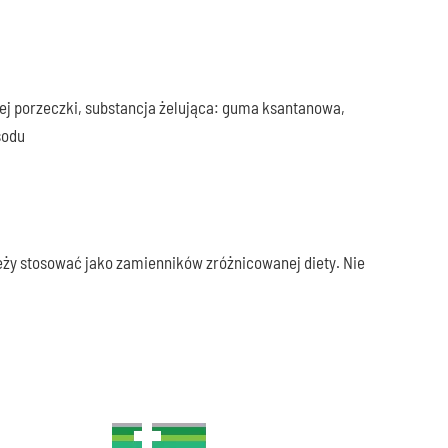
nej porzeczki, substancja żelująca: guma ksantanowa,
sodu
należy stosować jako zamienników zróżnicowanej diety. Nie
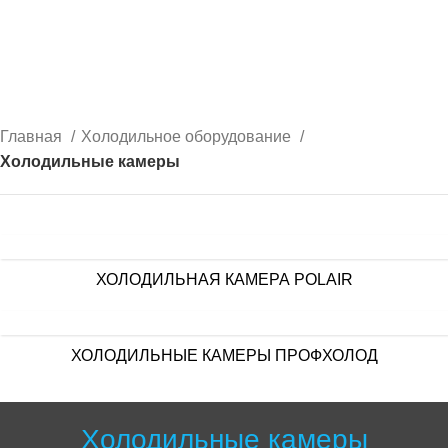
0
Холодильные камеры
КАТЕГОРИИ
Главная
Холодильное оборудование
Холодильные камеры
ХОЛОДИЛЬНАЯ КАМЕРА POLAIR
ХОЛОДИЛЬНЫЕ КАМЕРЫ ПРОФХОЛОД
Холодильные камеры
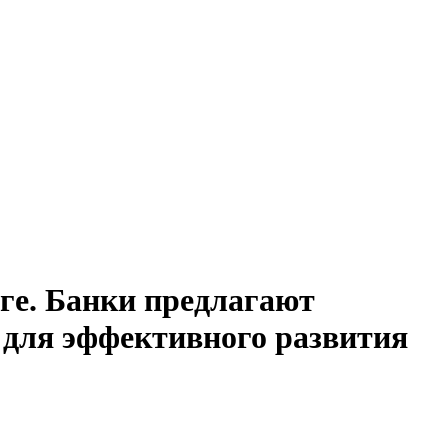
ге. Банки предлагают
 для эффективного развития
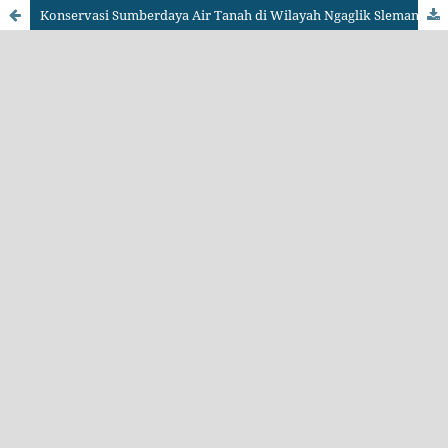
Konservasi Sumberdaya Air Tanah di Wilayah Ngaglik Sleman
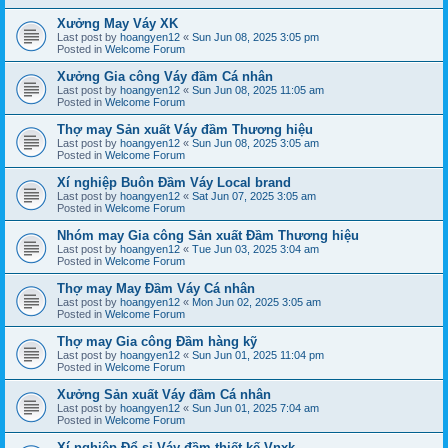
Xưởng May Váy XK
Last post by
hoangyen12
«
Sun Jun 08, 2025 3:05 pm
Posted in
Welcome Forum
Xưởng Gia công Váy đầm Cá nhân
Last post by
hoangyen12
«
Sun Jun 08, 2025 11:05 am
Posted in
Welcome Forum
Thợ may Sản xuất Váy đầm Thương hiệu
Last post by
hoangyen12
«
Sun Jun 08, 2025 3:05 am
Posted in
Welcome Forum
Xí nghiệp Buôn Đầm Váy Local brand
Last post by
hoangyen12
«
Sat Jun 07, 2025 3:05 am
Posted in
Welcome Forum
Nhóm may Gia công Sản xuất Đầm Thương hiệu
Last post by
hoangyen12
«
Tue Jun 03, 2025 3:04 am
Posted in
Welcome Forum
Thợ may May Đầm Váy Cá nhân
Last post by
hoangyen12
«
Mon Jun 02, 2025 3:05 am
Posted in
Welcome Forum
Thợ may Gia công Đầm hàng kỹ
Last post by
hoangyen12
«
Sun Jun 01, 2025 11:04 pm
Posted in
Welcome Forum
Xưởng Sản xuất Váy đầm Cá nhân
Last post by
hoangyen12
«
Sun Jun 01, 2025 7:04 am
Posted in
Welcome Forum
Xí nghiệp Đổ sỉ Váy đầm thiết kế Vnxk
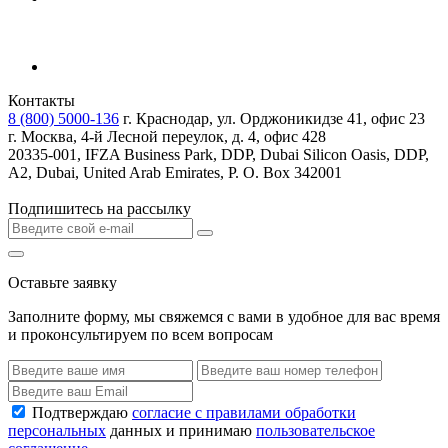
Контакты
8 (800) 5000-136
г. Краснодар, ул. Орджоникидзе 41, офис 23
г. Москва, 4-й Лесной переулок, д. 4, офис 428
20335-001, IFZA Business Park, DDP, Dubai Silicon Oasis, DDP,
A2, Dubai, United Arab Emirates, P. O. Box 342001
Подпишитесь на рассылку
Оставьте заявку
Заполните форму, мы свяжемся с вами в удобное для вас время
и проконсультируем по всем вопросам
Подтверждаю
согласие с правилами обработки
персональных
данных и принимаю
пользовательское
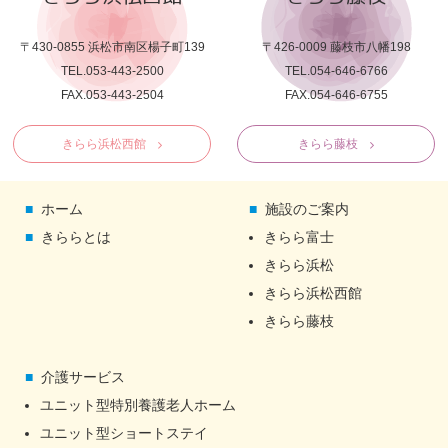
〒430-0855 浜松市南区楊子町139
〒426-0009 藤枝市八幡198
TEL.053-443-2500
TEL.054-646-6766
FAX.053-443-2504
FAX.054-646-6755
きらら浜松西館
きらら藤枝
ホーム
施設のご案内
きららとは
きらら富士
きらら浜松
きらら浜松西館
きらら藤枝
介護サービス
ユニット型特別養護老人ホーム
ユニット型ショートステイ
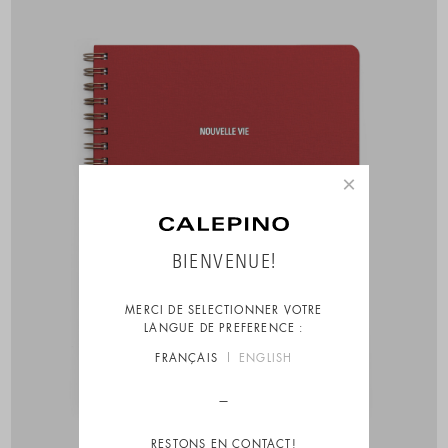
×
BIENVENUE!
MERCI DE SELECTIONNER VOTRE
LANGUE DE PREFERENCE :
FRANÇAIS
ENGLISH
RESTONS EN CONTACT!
* * * * *
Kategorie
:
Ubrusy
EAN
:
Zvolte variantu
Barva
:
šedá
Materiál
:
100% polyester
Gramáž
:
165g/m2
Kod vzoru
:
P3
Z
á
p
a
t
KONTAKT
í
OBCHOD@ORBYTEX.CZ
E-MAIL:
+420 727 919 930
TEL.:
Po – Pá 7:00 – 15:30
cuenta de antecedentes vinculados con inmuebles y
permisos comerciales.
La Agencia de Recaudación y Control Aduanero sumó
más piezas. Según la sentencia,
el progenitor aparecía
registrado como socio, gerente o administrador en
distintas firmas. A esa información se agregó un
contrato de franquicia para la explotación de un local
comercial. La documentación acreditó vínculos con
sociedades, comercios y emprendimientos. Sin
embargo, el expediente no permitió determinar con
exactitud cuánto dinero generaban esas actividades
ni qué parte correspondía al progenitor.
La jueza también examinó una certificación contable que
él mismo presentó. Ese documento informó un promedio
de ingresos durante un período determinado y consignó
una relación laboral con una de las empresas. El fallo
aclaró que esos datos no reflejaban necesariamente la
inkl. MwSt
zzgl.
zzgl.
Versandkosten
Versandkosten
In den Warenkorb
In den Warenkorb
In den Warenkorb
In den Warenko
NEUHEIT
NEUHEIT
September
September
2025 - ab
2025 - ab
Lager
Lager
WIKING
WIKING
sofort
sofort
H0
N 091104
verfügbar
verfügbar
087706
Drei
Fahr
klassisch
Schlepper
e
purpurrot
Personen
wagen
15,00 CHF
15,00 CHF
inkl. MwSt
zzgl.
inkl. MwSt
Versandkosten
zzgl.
* * * * *
**Your objective**
Return all lines of the material above in which "nghiệp" occurs.

**Reply to the task**
Xí nghiệp Buôn Đầm Váy Local brand
Xí nghiệp Đổ sỉ Váy đầm thiết kế Vnxk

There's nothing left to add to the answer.